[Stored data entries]
++++++++

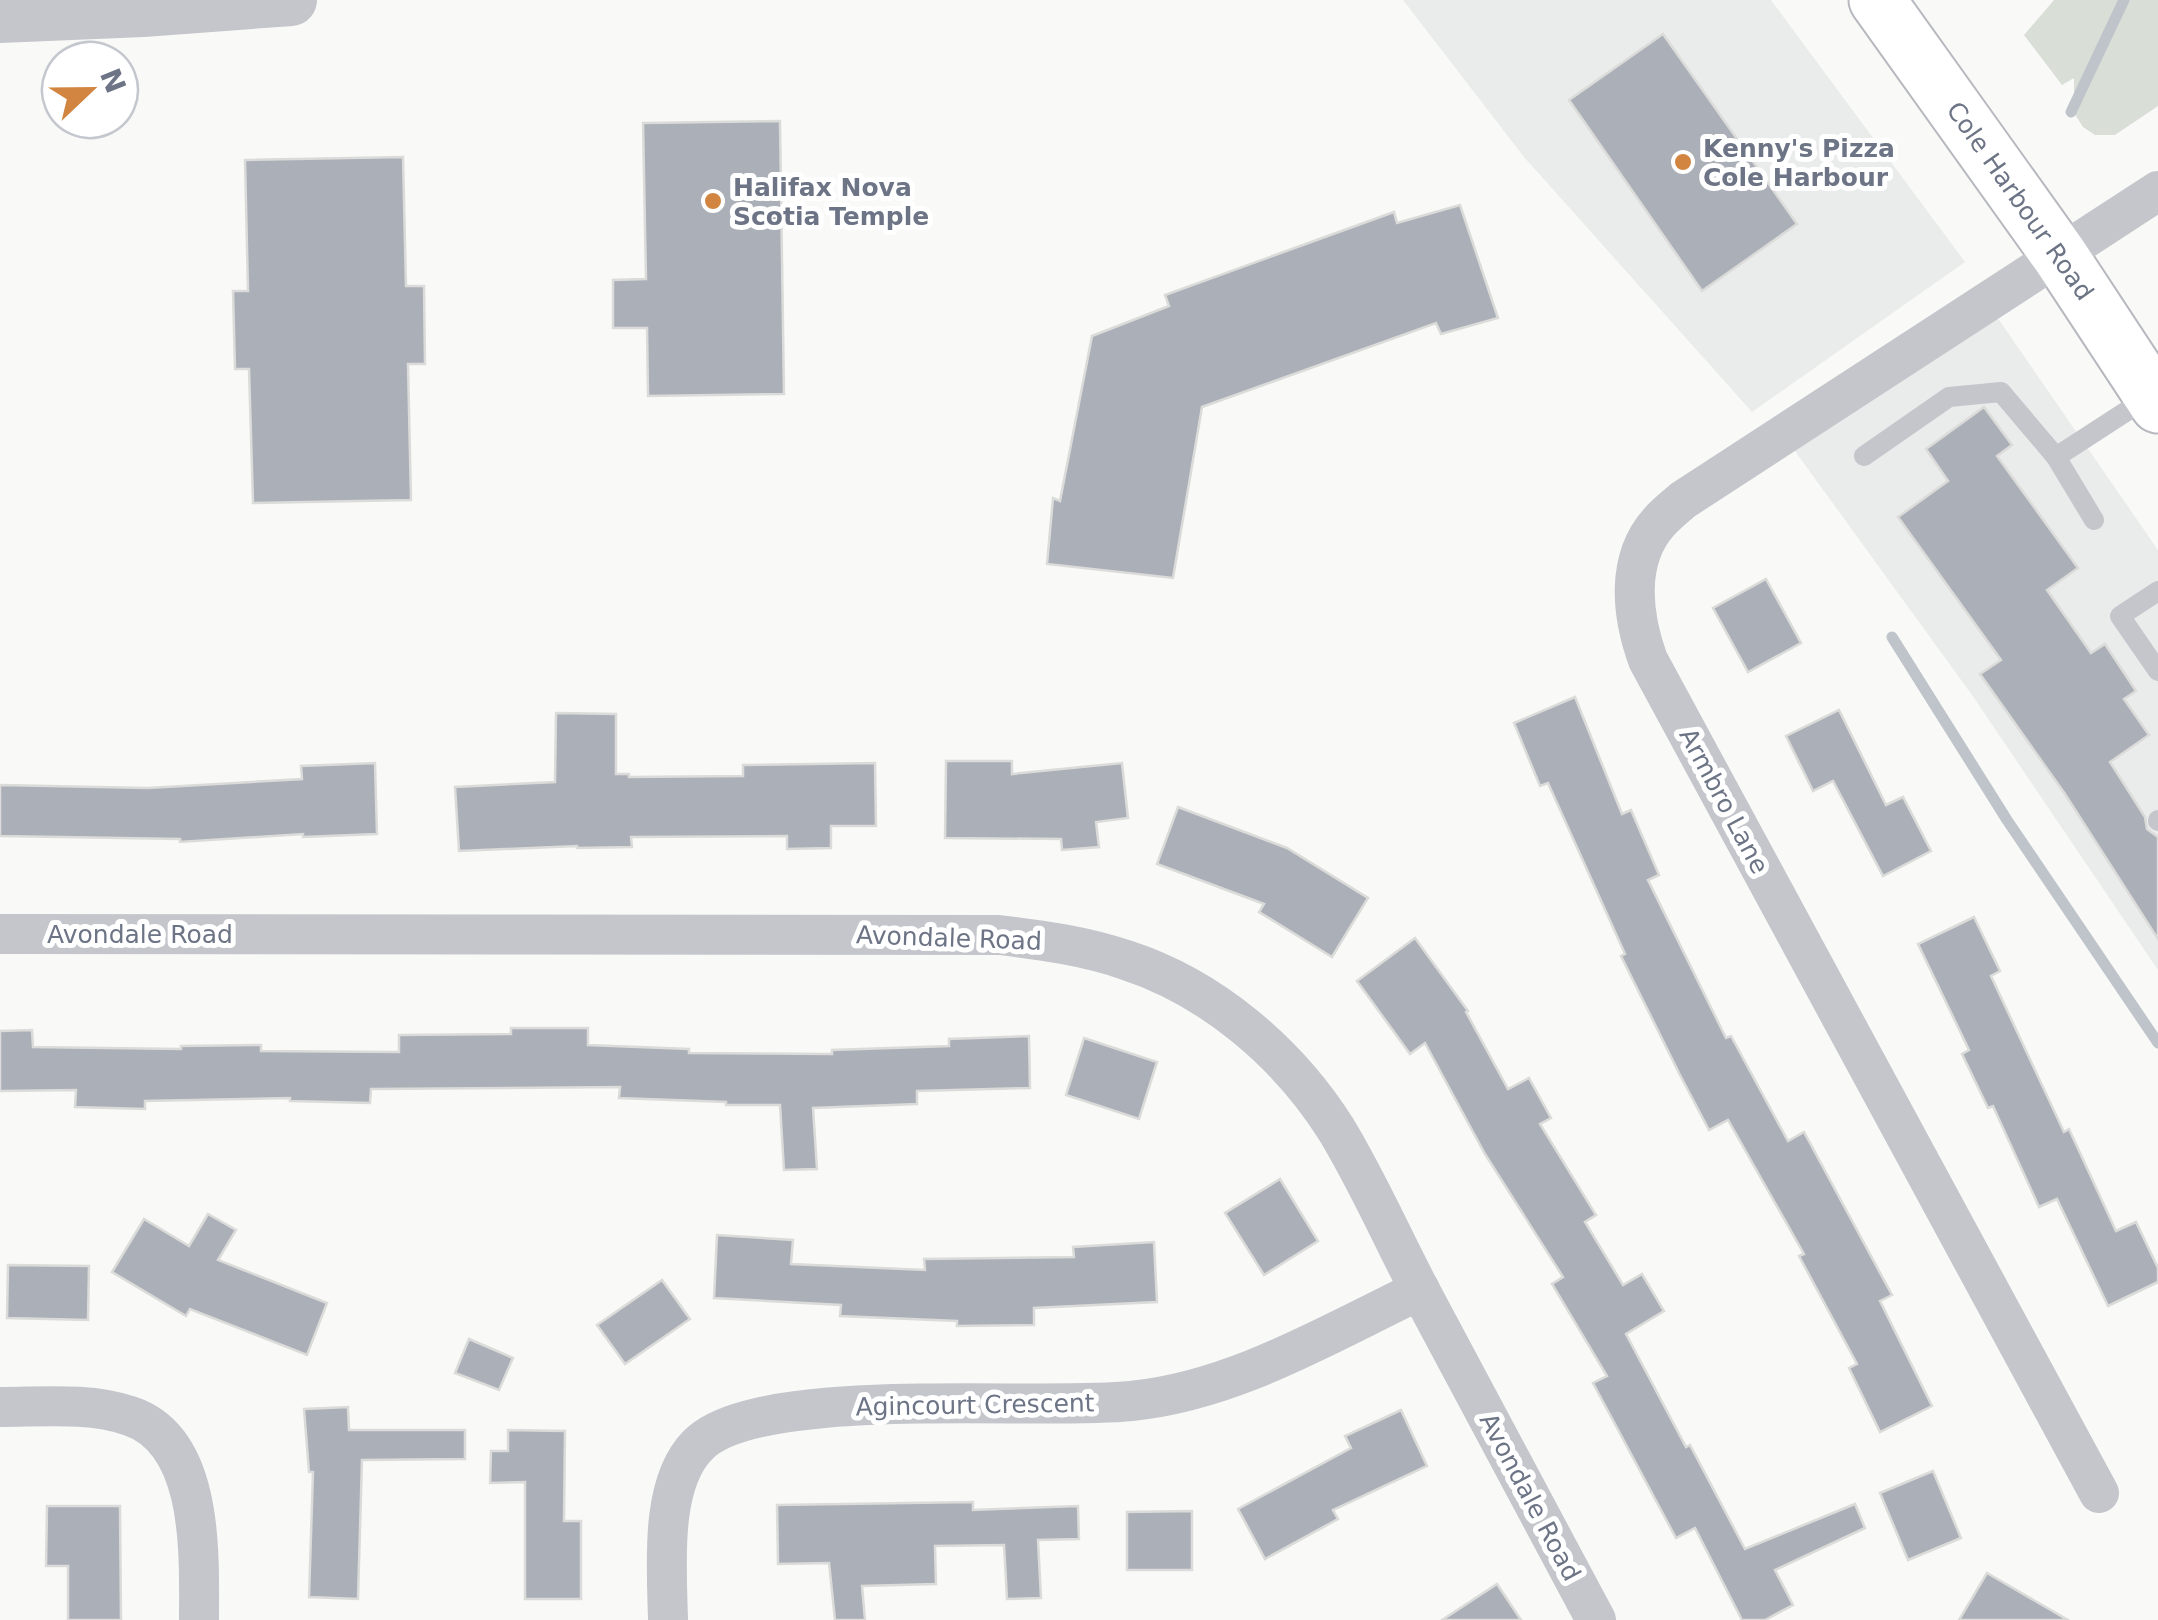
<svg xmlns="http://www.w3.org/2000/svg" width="2158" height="1620" viewBox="0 0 2158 1620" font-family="'DejaVu Sans',sans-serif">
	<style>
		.built { fill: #eaebeb }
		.green { fill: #d9ded7 }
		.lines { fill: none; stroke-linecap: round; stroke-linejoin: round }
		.stream { stroke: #bec4ca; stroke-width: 11 }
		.building { fill: #abafb7; stroke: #dbdcda; stroke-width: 2.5 }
		.secondary-casing { stroke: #b7b9bf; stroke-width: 59 }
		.service { stroke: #c4c6cb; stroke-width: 20 }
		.minor { stroke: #c4c6cb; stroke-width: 40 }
		.tertiary { stroke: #c4c6cb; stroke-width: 52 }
		.secondary { stroke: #fff; stroke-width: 55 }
		.poi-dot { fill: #d18540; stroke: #fff; stroke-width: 4 }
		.labels { text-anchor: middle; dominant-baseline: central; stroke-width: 10; stroke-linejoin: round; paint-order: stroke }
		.poi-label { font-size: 25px; font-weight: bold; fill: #6c7485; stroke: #fff; text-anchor: start }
		.street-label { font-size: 25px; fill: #6c7485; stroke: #fff }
	</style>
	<rect width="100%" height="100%" fill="#f9faf8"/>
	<!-- built -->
	<g class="built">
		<path d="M1403,0H1771L1965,262L1752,412L1524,157Z"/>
		<path d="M1997,317L2158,550V970L1972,695L1792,447Z"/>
	</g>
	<!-- green -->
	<path class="green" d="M2054,0H2158V106L2115,135H2095L2083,127L2074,113V78L2062,85L2024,35Z"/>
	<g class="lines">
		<!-- stream -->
		<g class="stream">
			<path d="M2071,112L2124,0"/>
			<path d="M1892,637L2007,820L2158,1043"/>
		</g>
	</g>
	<!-- building -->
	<g class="building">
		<path d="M1663,34L1797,224L1702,291L1569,100Z"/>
		<path d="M780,121L784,394L648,396L647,328H613V280L646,279L643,123Z"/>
		<path d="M403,157L406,286H424L425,364H408L411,500L253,503L249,369H235L233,291H248L245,160Z"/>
		<path d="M1460,205L1498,318L1441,334L1436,323L1202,407L1173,578L1047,564L1053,498L1060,501L1092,336L1169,306L1165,295L1394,212L1397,223Z"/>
		<path d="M1984,407L2012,445L1997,456L2078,568L2047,590L2091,653L2105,644L2136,691L2124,699L2149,735L2110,762L2145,817L2147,829L2158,837V939L2065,794L1980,674L2001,660L1898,517L1948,481L1926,449Z"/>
		<path d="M1766,579L1801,643L1748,672L1713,608Z"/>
		<path d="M1575,697L1622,814L1631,810L1659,875L1648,880L1726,1038L1731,1036L1788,1141L1804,1132L1892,1295L1880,1301L1932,1406L1880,1432L1849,1368L1857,1364L1799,1256L1804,1254L1728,1120L1709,1130L1680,1075L1621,956L1625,954L1548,783L1540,786L1514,723Z"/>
		<path d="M1839,710L1886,805L1903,797L1931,851L1883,876L1833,781L1813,791L1786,736Z"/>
		<path d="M556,713L616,714V774H629V777L743,776V765L875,763L876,826H831V848L787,849V836L631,837L632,847L577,848V846L459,851L455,787L555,782Z"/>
		<path d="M946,761H1012V774L1122,763L1128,818L1096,822L1099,847L1062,850L1061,839L945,838Z"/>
		<path d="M375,763L377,834L303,837V834L180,842V839L0,836V785L148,788L302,779L301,766Z"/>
		<path d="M1178,807L1287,848L1368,898L1332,957L1259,912L1264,904L1157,864Z"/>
		<path d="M1974,917L2000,971L1991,976L2064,1132L2069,1129L2116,1231L2136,1222L2158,1268V1282L2108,1306L2057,1199L2039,1207L1993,1106L1988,1108L1962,1054L1969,1050L1918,944Z"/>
		<path d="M1415,938L1468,1011L1466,1012L1508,1089L1529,1078L1551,1118L1540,1124L1596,1215L1585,1222L1623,1285L1642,1274L1664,1311L1626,1334L1686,1447L1690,1445L1745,1549L1855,1504L1865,1528L1775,1570L1793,1605L1765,1620H1742L1695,1528L1676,1538L1593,1383L1607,1376L1552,1284L1563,1277L1485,1154L1425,1043L1410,1054L1357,981Z"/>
		<path d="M511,1028H588V1045L689,1049V1053L832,1054V1050L949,1046V1039L1029,1036L1030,1088L917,1091V1104L813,1108L817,1169L784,1170L780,1105H726V1102L619,1098L620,1087L371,1089L370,1103L290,1101V1098L145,1101V1109L75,1107L76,1090L0,1091V1031L32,1030L33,1047L181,1049V1046L261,1045V1051L399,1052V1035L511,1034Z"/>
		<path d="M1084,1038L1157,1062L1139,1119L1066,1095Z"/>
		<path d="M1280,1179L1318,1241L1264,1275L1225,1213Z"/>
		<path d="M208,1214L236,1230L218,1260L327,1303L307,1355L190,1309L186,1316L112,1272L144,1219L189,1246Z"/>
		<path d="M717,1235L793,1240L791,1264L925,1270L924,1259L1074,1257L1073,1247L1154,1242L1157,1302L1034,1308V1325L957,1326V1321L840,1316L841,1305L714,1298Z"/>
		<path d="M8,1265L89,1266L88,1320L7,1318Z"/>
		<path d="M662,1280L690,1319L625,1364L597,1325Z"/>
		<path d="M469,1339L513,1358L499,1390L455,1373Z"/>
		<path d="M348,1407L349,1430H465V1459L362,1460L358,1599L309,1597L313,1472H309L304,1409Z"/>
		<path d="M1401,1410L1427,1466L1333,1510L1338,1519L1265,1559L1238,1509L1351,1448L1345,1436Z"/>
		<path d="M508,1430L565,1431L564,1521H581V1599H525V1482L490,1483L491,1451H508Z"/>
		<path d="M1933,1471L1961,1538L1908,1560L1880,1493Z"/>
		<path d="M973,1502V1510L1078,1506L1079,1539L1038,1540L1041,1598L1007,1599L1004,1545L935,1546L936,1584L862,1586L865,1620H835L829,1563L778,1564L777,1505Z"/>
		<path d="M47,1506H120L121,1620H68V1566H46Z"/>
		<path d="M1192,1511V1570H1127V1512Z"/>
		<path d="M1987,1573L2068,1620H1959Z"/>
		<path d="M1497,1584L1521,1620H1442Z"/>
	</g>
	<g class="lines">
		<!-- secondary casing -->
		<g class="secondary-casing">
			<path id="secondary" d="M1877,0L2060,256L2158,405"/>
		</g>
		<!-- service -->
		<g class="service">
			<path d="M1864,456L1949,397L2001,392L2056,457"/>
			<path d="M2094,520L2056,457L2150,396"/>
			<path d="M2158,591L2120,616L2158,671"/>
			<path d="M2158,821V820"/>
		</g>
		<!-- minor -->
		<g class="minor">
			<path d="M0,934L999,935C1042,940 1085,946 1126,960C1212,988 1288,1053 1336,1129C1369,1183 1394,1242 1424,1298C1481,1405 1539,1513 1596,1620"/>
			<path d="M0,1407C42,1407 89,1402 130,1416C205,1441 199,1556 199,1620"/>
			<path d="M2099,1493L1648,660C1632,616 1625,560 1659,522C1666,514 1675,507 1683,500L2158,191"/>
			<path d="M668,1620C667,1568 659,1484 698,1445C757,1384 1040,1411 1131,1401C1234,1391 1328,1334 1420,1290"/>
		</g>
		<!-- tertiary -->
		<path class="tertiary" d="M0,17L143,11L291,0"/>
		<!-- secondary -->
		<use href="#secondary" class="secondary"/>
	</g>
	<!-- markers -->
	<g class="poi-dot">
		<circle cx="1683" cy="162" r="10"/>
		<circle cx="713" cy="201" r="10"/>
	</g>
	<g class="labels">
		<!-- poi labels -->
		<g class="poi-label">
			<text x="1703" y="148">Kenny's Pizza<tspan x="1703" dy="29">Cole Harbour</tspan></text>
			<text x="733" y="187">Halifax Nova<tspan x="733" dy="29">Scotia Temple</tspan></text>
		</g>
		<!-- street labels -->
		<g class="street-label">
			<text transform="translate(2020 201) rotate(55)">Cole Harbour Road</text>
			<text transform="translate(1724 801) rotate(62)">Armbro Lane</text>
			<text x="140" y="934">Avondale Road</text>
			<text transform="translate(949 938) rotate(2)">Avondale Road</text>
			<text transform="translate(975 1405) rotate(-1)">Agincourt Crescent</text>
			<text transform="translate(1530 1497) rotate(62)">Avondale Road</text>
		</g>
	</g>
	<!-- north arrow -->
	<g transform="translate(90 90) rotate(68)"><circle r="48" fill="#ffffff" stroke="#c4c7ce" stroke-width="2.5"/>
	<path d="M0-8L18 38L0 25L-18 38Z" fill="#d18540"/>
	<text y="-15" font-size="28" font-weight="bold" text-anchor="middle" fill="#6c7485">N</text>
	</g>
</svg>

++++++++

TASK PROMPT >> A single number is the answer: the count of lines above that include the string "middle".

FINISHED TASK >> 2